# EXERCISE:
List every standard caveat about the Chinese market that the text below on US and Chinese market recoveries asks the reader to recall.

# TEXT BLOCK:
US and Chinese market recoveries

US equity markets do not like Trump’s tariffs on China. Chinese equity markets, unsurprisingly, do not like them either. The Shenzhen Shanghai 300 index, the primary mainland stock index, and the Hang Seng index, made of the Hong Kong-listed shares of Chinese companies, had been trading flat since the Chinese market caught its second wind after DeepSeek. That came to an abrupt end after “liberation day”:

Both the Chinese market and the US market revived over April and May. While both leapt after the US and China downgraded from ludicrously high trade duties to just crazy high trade duties, the US had the stronger performance:

Line chart of Index price, normalised (100=0, April 1 2025, USD) showing Two-way street

Just a few weeks ago, many commentators predicted that China would win in a trade war against the US: its government and citizens seemed willing to bear the pain of a long stand-off, and investors and markets were still coasting off high hopes for Chinese tech. That could still be true. But a closer look at the US and Chinese equity markets shows that investors may have walked back from that narrative. Before digging in, recall the standard caveats about the Chinese market: it gyrates in part on fundamentals, but also on government favouritism; its recent run-up has been partially from hopes of a stimulus that has yet to materialise; and foreign investors barely own it.

Joint position lists:
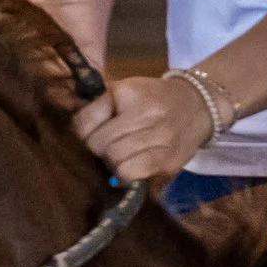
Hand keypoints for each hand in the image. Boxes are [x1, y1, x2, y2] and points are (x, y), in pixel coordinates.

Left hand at [71, 71, 218, 183]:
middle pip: (98, 144)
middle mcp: (146, 113)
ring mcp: (160, 138)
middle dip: (96, 150)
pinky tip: (128, 168)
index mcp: (128, 92)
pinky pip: (131, 174)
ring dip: (110, 164)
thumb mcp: (123, 91)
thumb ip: (96, 107)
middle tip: (106, 147)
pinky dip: (124, 175)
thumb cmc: (152, 99)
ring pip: (113, 161)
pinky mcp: (168, 161)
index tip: (90, 134)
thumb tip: (69, 132)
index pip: (85, 122)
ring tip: (120, 156)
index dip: (82, 133)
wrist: (197, 107)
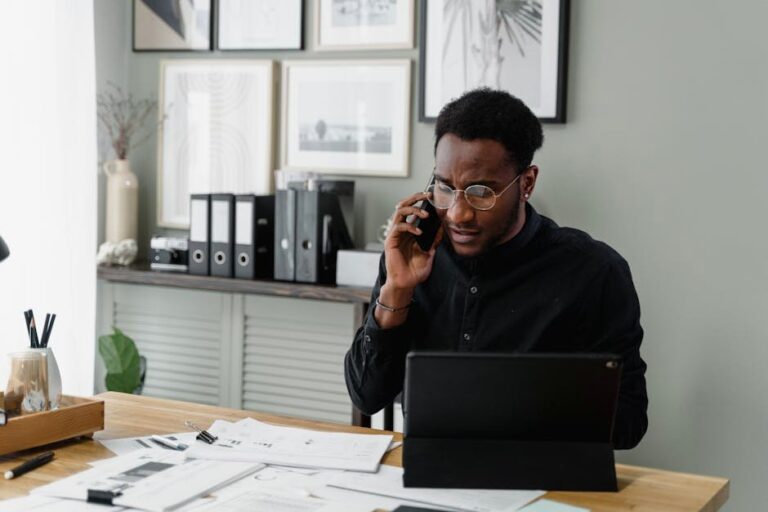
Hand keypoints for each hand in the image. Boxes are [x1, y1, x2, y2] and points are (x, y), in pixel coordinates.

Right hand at [375, 192, 442, 328]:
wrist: (406, 283)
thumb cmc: (415, 270)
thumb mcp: (429, 253)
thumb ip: (434, 241)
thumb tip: (442, 228)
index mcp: (409, 231)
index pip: (412, 210)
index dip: (420, 201)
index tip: (433, 197)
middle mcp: (400, 230)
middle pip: (404, 205)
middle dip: (415, 197)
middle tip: (427, 195)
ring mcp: (395, 234)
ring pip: (399, 212)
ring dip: (413, 209)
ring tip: (425, 214)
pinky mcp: (391, 241)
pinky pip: (399, 227)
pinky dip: (410, 227)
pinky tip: (419, 232)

# EXPECTED ANSWER:
- It gyrates in part on fundamentals, but also on government favouritism.
- Its recent run-up has been partially from hopes of a stimulus that has yet to materialise.
- Foreign investors barely own it.